Stiles’ writing style is no utilitarian prose, but does sing at many points. His most memorable lines are replete with repetition and parellism, making for enjoyable reading and easy memorization:

Notice this commitment to faithful living, to action, to doing – including evangelism – only comes after we have answered the question of who we are to be, that is, people of faith in Christ. To share faith means that we must have faith first. (18)

Pragmatic evangelism is about promotion…Jesus regularly told his disciples not to talk about him. Part of the reason so many are baffled by this command is our pragmatic commitment to promotional evangelism. Jesus understood that in the disciples’ desire to promote, they would promote the wrong things in the wrong way. (20)

Caring for others represents the gospel, it upholds the gospel, it points to the gospel, it’s an implication of the gospel, but it is not the gospel, and it is not equal to the gospel. (69)

If anything is needed in Christian witness today, it is boldness. We don’t need bigger and better music ministries, longer prayer walks or nice church foyers. We need boldness – wise boldness, gracious boldness, boldness rooted in the hope and that we have in the gospel, boldness mixed with love, but boldness nonetheless. (83)

I believe I’ve made my point that Stiles is a winsome writer, but because “the greatest of these is love”, here is one more quote:

God is love. The apostle John writes of Christ’s love as an eyewitness. When John wrote, “God is love” (1 John 4:16), it came with memories of walking side by side with the Lord of love, listening to the teachings of love, watching love’s greatest action as Christ hung on the cross. (92)

In my opinion, this book belongs on the shelf next to other gospel-centered books such as Living the Cross-Centered Life by C.J. Mahaney and The Gospel for Real Life by Jerry Bridges. In his introduction to Marks of the Messenger, Mark Dever (himself the author of The Gospel and Personal Evangelism) describes how “reading this book is a lot like listening to [Stiles] talk – an enjoyable experience, where excitement and wisdom mingle freely.” Having read the book, I can attest that by the end of it, you feel you know Mack.
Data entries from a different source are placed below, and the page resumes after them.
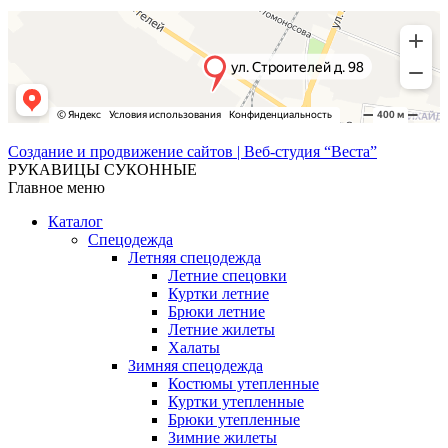
Создание и продвижение сайтов | Веб-студия “Веста”
РУКАВИЦЫ СУКОННЫЕ
Главное меню
Каталог
Спецодежда
Летняя спецодежда
Летние спецовки
Куртки летние
Брюки летние
Летние жилеты
Халаты
Зимняя спецодежда
Костюмы утепленные
Куртки утепленные
Брюки утепленные
Зимние жилеты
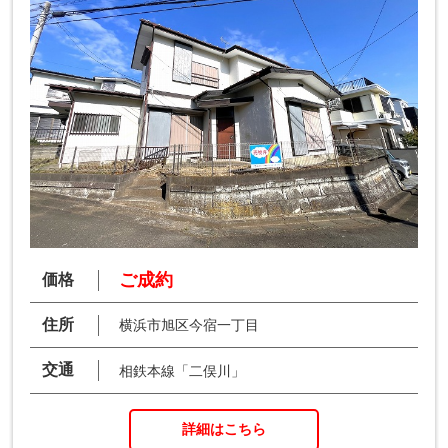
ご成約
価格
住所
横浜市旭区今宿一丁目
交通
相鉄本線「二俣川」
詳細はこちら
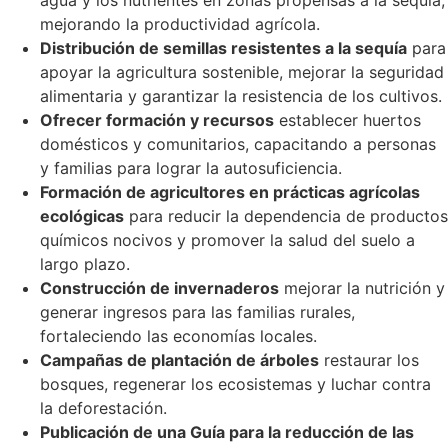
mejorando la productividad agrícola.
Distribución de semillas resistentes a la sequía
para
apoyar la agricultura sostenible, mejorar la seguridad
alimentaria y garantizar la resistencia de los cultivos.
Ofrecer formación y recursos
establecer huertos
domésticos y comunitarios, capacitando a personas
y familias para lograr la autosuficiencia.
Formación de agricultores en prácticas agrícolas
ecológicas
para reducir la dependencia de productos
químicos nocivos y promover la salud del suelo a
largo plazo.
Construcción de invernaderos
mejorar la nutrición y
generar ingresos para las familias rurales,
fortaleciendo las economías locales.
Campañas de plantación de árboles
restaurar los
bosques, regenerar los ecosistemas y luchar contra
la deforestación.
Publicación de una Guía para la reducción de las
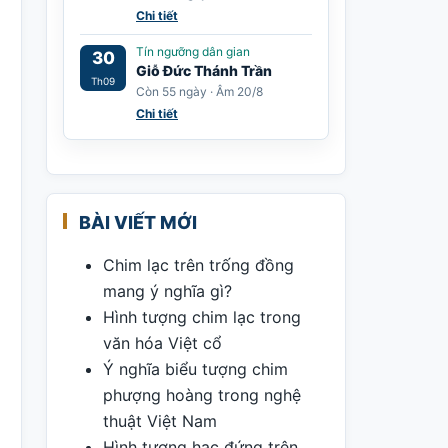
Chi tiết
Tín ngưỡng dân gian
30
Giỗ Đức Thánh Trần
Th09
Còn 55 ngày · Âm 20/8
Chi tiết
BÀI VIẾT MỚI
Chim lạc trên trống đồng
mang ý nghĩa gì?
Hình tượng chim lạc trong
văn hóa Việt cổ
Ý nghĩa biểu tượng chim
phượng hoàng trong nghệ
thuật Việt Nam
Hình tượng hạc đứng trên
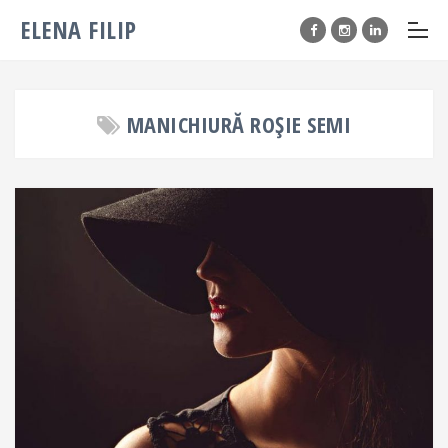
ELENA FILIP
MANICHIURĂ ROȘIE SEMI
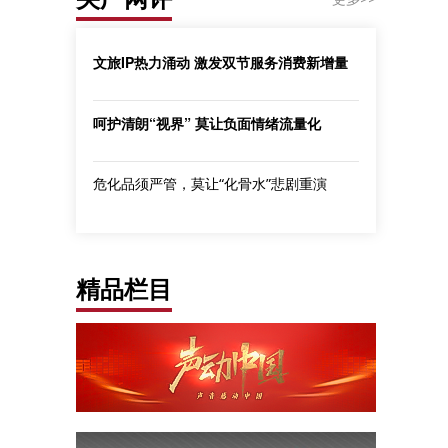
文旅IP热力涌动 激发双节服务消费新增量
呵护清朗“视界” 莫让负面情绪流量化
危化品须严管，莫让“化骨水”悲剧重演
精品栏目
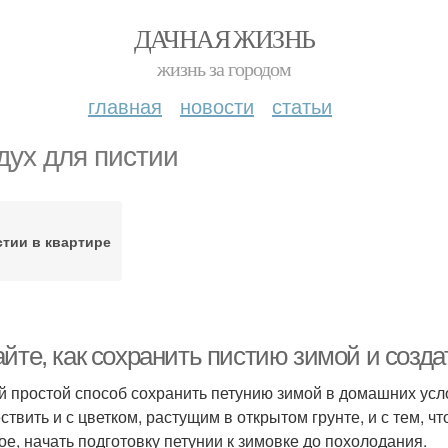
ДАЧНАЯ ЖИЗНЬ
жизнь за городом
главная
новости
статьи
дух для пистии
тии в квартире
айте, как сохранить пистию зимой и созд
 простой способ сохранить петунию зимой в домашних усло
ствить и с цветком, растущим в открытом грунте, и с тем, чт
ое, начать подготовку петунии к зимовке до похолодания.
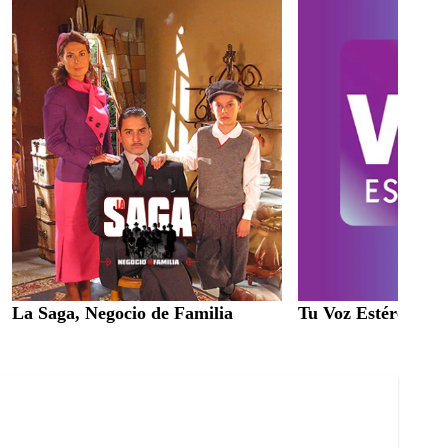
La Saga, Negocio de Familia
Tu Voz Estéreo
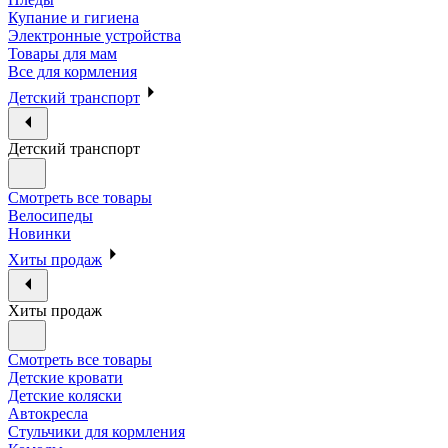
Купание и гигиена
Электронные устройства
Товары для мам
Все для кормления
Детский транспорт
Детский транспорт
Смотреть все товары
Велосипеды
Новинки
Хиты продаж
Хиты продаж
Смотреть все товары
Детские кровати
Детские коляски
Автокресла
Стульчики для кормления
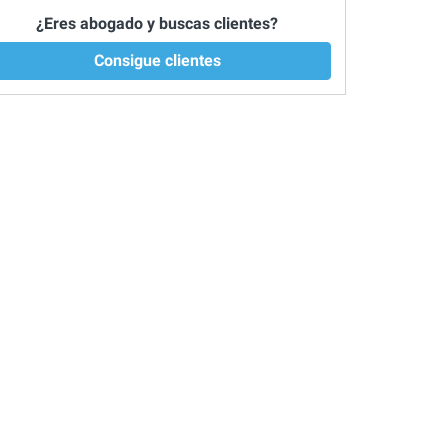
¿Eres abogado y buscas clientes?
Consigue clientes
But so much more importantly, you feel as though you know God in Christ a bit better and want to share the message; that your boldness quotient in sharing the gospel has skyrocketed; that your apprehension of the gospel is secure; that there is nothing more important in life than guarding and sharing the gospel, letting its implications work out in everyday life. Those are the marks of a gospel messenger.